Ничто не повторялось, заранее не готовилось, хрупкие Ванины видения всплывали из глубин его подсознания, словно невещественные письмена, возникшие перед мысленным взором Навуходоносора, и вихрем нисходили буквально на все что ни попадя, чтобы исчезнуть в тот же миг. Ибо холстами служили ему плывущие в небе облака, озерная гладь, прибрежный песок и снежные поля Подмосковья.
Свои вензеля Колышкин выписывал и на конкретном теле Флавия, для которого расхаживать перед почтеннейшей публикой с открытым забралом было так же органично, как для папуасов Новой Гвинеи.
Божественные глаголы стекали с Ваниной руки на физическую субстанцию Флавия, сливаясь в необусловленный знак свободы духа, торжествующий над бренностью тела, пока тот не растворялся в зыбких письменах и сиянии пустоты, возвращая вечности загадочное послание Колышкина. Оно бы и Флавия утянуло за собой, не будь у него весомых обстоятельств, удерживающих в этом мире.
– Мы с тобой не доделали две вещи, – он говорил. – Не дореализовались в кино и
Нобелевской премией Флавий, будь его воля, награждал бы писателей, которые никогда ничего не написали, и превозносил до небес гобоиста, исполнявшего “Бранденбургские концерты” Баха для дуба, которому исполнилось сто лет.
– Есть такое выражение: зарыть талант в землю. Это самое правильное, – заявлял Флавий. – Не можешь не творить – твори, позабыв о рейтинге и коммерции! Цветок просто цветет, а заметят его или нет, ему по барабану.
Он вывесил при входе на выставку плакат, но, когда зашел в галерею и начал раздавать приглашения, в углу стало надуваться нечто вроде огромной красной сардельки с ложноножками, оно вздувалось и вырастало из-за угла, стремясь заполнить все пространство, а посетителя, возбудившего спрятанный в большом и красном фотоэлемент, решительно вытолкать наружу.
Флавий успел полюбоваться творениями: “Шестеро, которых тошнит”, “Нагая женщина с усами”, “Самсы и Цамки”, циклом графических работ “Праздник дохлого окуня”, громадным гипсовым человеком с хоботом вместо носа, один там художник все свои картины вывешивал вверх ногами и снискал этим мировую славу, другой рисовал ногами – подвязывался на веревке, макал ноги в красную краску, раскачивался – и выходила броская кроваво-акриловая какофония из серии “Бахус, хитрый и живучий, виночерпий у богов”.

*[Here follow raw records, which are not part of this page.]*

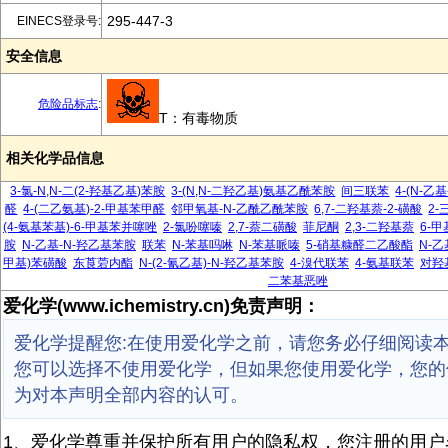
295-447-3
EINECS登录号:
安全信息
危险品标志
:
T：有毒物质
相关化学品信息
3-氯-N,N-二(2-羟基乙基)苯胺
3-(N,N-二羟乙基)氨基乙酰苯胺
间三联苯
4-(N-乙
醛
4-(二乙氨基)-2-甲基苯甲醛
邻甲氧基-N-乙酰乙酰苯胺
6,7-二羟基萘-2-磺酸
2
(4-氨基苯基)-6-甲基苯并噻唑
2-氯吩噻嗪
2,7-萘二磺酸
菲尼酮
2,3-二羟基萘
6-
胺
N-乙基-N-羟乙基苯胺
联苯
N-苯基吗啉
N-苯基哌嗪
5-硝基糠醛二乙酸酯
N-乙
甲基)苯磺酸
东莨菪内酯
N-(2-氰乙基)-N-羟乙基苯胺
4-溴代联苯
4-氨基联苯
对羟
二苯基恶唑
爱化学(www.ichemistry.cn)免责声明：
爱化学提醒您:在使用爱化学之前，请您务必仔细阅读
您可以选择不使用爱化学，但如果您使用爱化学，您的
为对本声明全部内容的认可。
1、爱化学尊重并保护所有用户的隐私权，您注册的用户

Ему только приглянулись кормушки для птиц в виде храма Христа Спасителя и высочайше пики Памира казаха Ербалсына – тот взял кастрюли алюминиевые, раздолбал и сделал из них пик Ленина, пик Коммунизма, пик Революции. Зеленая кастрюля у него – весна, белая – зима, кастрюля с цветами – лето…
Больше Флавий не трубил о нашем квартирнике, боялся надолго уходить из дома: столько лет он ждал чуда – вдруг позвонят с какой-нибудь киностудии и он услышит в трубке: “Яп-понский городовой! Мы потрясены вашим сценарием! Договор – на любых условиях!”